▶ [WORK REQUIRED]
Every line in the records below with the string "fioletowy" needs to be copied out.

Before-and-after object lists
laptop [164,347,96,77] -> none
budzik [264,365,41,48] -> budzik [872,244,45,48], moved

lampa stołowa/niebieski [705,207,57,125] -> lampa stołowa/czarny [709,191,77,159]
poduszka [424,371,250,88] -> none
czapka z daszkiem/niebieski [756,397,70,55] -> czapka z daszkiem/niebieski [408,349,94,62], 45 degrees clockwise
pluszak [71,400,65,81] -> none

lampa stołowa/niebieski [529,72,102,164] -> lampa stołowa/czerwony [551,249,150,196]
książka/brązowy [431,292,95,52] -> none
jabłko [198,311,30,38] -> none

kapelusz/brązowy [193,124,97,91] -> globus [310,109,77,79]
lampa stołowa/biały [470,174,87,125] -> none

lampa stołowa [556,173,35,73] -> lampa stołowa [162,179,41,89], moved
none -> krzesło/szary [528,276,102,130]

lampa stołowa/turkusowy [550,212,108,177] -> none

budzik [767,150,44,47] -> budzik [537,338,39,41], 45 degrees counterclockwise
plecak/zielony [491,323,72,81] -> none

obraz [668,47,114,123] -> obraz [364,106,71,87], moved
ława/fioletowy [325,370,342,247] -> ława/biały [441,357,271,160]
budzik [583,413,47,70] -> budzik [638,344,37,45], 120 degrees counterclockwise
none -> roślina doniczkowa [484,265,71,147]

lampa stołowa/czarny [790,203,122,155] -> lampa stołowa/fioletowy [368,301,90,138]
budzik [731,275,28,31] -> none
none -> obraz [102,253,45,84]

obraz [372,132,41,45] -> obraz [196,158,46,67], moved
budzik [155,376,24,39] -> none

▶ [EXERCISE ANSWER]
ława/fioletowy [325,370,342,247] -> ława/biały [441,357,271,160]
lampa stołowa/czarny [790,203,122,155] -> lampa stołowa/fioletowy [368,301,90,138]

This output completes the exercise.